Со стороны выглядело это, наверное, не совсем обычно: взрослый дядя, мужчина, прилично, как говорят, одетый, стоял возле дурацкой загородки, в которой сидел голый ребенок; на лбу мужчины от напряжения выступила испарина, а ладонь то и дело взъерошивала и без того потрепанную шевелюру. Ребенок сидел в позе восточного божества и спокойно рассказывал дяде веселенькую космическую историю.
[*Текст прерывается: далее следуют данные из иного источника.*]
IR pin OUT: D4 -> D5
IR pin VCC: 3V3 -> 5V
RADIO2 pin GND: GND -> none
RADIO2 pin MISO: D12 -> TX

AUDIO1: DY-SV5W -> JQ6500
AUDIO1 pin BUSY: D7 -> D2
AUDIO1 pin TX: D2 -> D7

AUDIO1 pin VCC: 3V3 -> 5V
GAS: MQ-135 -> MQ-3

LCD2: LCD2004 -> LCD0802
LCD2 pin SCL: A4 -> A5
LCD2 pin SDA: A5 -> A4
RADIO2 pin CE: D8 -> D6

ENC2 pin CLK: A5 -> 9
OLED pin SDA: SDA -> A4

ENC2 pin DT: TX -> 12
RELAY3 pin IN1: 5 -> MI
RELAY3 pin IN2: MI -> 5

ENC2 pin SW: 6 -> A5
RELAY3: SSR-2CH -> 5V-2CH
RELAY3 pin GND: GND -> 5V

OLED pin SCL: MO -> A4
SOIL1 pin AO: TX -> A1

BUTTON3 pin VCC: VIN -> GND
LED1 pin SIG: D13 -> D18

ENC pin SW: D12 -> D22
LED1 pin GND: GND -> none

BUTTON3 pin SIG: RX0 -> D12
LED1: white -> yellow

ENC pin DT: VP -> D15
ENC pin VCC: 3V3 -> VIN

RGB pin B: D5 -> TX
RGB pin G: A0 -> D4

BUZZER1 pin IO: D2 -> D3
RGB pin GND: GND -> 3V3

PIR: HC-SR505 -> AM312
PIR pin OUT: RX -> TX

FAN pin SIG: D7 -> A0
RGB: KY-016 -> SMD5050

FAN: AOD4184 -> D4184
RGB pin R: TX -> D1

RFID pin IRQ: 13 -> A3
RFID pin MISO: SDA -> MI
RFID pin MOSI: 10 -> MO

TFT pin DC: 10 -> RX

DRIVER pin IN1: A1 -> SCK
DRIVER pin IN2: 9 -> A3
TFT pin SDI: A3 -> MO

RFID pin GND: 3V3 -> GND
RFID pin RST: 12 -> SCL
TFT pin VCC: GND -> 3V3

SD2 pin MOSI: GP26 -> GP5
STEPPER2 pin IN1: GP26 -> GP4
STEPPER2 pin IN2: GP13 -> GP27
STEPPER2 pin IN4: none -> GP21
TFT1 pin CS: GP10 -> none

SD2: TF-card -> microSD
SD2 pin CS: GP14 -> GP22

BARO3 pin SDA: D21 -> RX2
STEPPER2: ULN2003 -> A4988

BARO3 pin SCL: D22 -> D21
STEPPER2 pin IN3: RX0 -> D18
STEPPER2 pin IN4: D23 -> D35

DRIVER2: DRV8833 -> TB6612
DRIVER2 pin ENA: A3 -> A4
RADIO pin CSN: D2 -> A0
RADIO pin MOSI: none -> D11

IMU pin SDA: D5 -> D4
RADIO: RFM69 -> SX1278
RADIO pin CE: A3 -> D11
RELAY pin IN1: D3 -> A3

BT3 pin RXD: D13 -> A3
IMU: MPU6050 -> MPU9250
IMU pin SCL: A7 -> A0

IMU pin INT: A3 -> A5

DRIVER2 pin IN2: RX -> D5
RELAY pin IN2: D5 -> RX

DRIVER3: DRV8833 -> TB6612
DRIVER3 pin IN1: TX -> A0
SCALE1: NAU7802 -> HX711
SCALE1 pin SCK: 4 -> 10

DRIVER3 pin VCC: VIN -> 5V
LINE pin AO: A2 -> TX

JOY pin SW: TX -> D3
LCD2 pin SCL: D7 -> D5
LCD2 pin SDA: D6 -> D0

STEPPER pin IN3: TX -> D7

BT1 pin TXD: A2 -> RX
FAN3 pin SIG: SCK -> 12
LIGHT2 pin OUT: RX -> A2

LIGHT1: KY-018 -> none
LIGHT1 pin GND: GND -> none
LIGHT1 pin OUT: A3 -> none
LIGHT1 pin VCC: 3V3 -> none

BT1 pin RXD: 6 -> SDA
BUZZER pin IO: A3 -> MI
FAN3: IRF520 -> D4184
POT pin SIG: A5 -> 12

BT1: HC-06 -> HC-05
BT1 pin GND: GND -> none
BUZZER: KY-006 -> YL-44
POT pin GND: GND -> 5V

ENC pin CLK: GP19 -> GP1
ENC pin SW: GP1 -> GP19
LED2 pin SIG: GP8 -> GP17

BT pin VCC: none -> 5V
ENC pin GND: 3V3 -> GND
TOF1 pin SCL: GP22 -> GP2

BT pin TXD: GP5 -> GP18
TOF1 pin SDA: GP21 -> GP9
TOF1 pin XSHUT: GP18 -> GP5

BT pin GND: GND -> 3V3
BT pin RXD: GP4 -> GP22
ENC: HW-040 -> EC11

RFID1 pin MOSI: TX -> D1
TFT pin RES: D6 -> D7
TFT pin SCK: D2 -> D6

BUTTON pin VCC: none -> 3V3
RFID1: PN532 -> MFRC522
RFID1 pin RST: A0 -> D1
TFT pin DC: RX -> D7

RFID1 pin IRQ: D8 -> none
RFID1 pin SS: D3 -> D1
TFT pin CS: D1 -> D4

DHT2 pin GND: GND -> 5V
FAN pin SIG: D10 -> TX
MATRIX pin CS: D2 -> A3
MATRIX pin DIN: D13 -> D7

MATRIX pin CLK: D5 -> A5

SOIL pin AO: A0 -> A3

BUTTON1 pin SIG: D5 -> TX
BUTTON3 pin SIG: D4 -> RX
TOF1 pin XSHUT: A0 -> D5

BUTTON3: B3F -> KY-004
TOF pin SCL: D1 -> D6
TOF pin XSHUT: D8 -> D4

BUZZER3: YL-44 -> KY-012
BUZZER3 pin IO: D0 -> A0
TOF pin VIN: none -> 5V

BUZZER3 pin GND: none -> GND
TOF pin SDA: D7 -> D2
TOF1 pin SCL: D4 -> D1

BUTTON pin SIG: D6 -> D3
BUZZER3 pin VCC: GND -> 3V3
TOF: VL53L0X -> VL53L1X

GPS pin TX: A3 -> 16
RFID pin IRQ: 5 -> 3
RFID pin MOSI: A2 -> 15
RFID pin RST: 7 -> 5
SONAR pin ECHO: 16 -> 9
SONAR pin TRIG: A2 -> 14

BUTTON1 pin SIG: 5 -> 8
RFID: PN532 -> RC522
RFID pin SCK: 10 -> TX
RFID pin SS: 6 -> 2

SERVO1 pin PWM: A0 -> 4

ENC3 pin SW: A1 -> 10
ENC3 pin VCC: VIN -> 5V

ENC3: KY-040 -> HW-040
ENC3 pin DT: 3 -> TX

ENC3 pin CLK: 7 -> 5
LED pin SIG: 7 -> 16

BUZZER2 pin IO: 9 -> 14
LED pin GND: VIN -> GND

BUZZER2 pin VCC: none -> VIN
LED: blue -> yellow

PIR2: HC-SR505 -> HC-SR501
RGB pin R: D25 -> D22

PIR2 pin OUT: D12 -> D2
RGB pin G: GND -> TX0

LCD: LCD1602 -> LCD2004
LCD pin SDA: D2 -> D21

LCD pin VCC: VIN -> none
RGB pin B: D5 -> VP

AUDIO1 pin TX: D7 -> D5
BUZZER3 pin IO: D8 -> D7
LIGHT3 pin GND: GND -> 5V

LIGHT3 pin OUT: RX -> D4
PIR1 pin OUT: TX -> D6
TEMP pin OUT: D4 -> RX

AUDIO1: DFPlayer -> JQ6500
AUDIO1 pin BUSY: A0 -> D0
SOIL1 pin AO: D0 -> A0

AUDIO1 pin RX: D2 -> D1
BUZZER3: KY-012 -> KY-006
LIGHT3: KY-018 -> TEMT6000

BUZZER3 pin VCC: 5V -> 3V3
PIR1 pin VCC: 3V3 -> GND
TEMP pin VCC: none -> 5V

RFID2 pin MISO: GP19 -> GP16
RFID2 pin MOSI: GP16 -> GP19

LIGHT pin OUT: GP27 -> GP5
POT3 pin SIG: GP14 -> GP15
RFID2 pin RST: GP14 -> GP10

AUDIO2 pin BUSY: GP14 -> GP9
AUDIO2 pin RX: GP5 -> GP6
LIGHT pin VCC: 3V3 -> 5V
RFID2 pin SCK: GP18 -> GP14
Алексею Палычу стало даже слегка досадно. Легкий укол самолюбия, — земного, если так можно сказать, самолюбия, — ощутил Алексей Палыч.
— Чего же это вы… — сказал Алексей Палыч. — Я хочу сказать, вот послали тебя в такую даль… да… через весь, так сказать, космос… а пупка тебе не приделали…
Мальчик вздохнул тяжело, по-взрослому.
— Это у нас проблема, — сказал он. — Сколько раз пробовали — не получается!
— Ага! — с торжеством оказал Алексей Палыч. — Значит, вы тоже не все умеете! Интересно бы узнать — почему?